India’s Parliament has scrapped an old rule that forced most Indians under the jurisdiction of three high courts to get wills validated by the judiciary. For real estate bequests, it’s for the market to determine this need, not the law.

Among the flurry of bills passed by India’s Parliament during its Winter Session, one of them repealed 71 Acts in a single swoop, many cobwebbed and dusty, dating back to the British Raj.

The aptly named Repealing and Amending Bill of 2025 also amended four laws, including the Indian Succession Act of 1925.

This law required court validation of wills made by Hindus, Buddhists, Sikhs, Jains and Parsis within the civil jurisdiction of the Bombay, Calcutta and Madras high courts; the same applied to followers of these faiths with wills registered elsewhere but with references to immovable property in these jurisdictions.

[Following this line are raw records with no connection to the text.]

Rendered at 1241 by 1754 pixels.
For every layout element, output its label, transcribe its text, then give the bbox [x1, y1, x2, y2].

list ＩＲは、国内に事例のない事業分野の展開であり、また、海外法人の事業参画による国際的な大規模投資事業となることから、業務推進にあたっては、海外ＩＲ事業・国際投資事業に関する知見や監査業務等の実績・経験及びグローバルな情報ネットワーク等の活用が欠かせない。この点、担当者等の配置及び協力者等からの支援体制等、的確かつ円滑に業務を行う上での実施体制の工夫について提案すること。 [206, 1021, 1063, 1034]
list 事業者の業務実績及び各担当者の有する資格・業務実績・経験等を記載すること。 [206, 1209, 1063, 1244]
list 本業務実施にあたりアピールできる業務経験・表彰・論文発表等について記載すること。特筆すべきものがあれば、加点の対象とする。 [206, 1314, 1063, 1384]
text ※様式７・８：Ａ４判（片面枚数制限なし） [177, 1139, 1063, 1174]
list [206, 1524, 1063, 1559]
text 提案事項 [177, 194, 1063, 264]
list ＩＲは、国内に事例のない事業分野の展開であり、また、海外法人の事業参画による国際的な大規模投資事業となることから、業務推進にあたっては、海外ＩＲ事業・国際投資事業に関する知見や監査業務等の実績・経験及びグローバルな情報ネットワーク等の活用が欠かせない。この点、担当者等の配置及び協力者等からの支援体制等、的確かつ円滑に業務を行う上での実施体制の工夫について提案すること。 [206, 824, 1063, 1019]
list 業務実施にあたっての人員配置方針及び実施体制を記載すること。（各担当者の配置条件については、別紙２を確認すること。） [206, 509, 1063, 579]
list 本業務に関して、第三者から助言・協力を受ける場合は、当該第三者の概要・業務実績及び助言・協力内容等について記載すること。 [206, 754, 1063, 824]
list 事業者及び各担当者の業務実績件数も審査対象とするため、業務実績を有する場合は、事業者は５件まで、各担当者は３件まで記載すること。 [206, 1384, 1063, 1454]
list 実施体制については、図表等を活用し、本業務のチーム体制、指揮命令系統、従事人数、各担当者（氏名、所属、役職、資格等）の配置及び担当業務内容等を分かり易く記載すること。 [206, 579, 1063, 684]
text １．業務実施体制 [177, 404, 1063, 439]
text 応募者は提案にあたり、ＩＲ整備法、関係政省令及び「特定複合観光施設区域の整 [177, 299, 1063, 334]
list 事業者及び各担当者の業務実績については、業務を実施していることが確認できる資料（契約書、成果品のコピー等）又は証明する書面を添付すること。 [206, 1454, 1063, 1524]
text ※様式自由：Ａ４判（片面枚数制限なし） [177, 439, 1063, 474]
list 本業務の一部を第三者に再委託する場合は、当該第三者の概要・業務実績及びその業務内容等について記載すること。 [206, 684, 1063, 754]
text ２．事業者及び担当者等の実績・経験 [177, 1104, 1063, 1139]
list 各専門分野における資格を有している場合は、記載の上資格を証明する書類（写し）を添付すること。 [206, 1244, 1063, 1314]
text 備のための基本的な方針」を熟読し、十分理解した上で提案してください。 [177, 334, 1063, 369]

The scrapping of this requirement is welcome, given how cumbersome and expensive the probate process typically is. In other parts of India, lawyers recommend formal court approval of bequests anyway, so as to ease the future liquidity of willed real estate.

Since wills can be contested, prospective buyers are said to be wary of ownership proof that may or may not pass legal muster in case objections crop up later. Even so, will validation should be driven only by market demand and individual choice. It should not be a legal must-do. Not everyone needs it.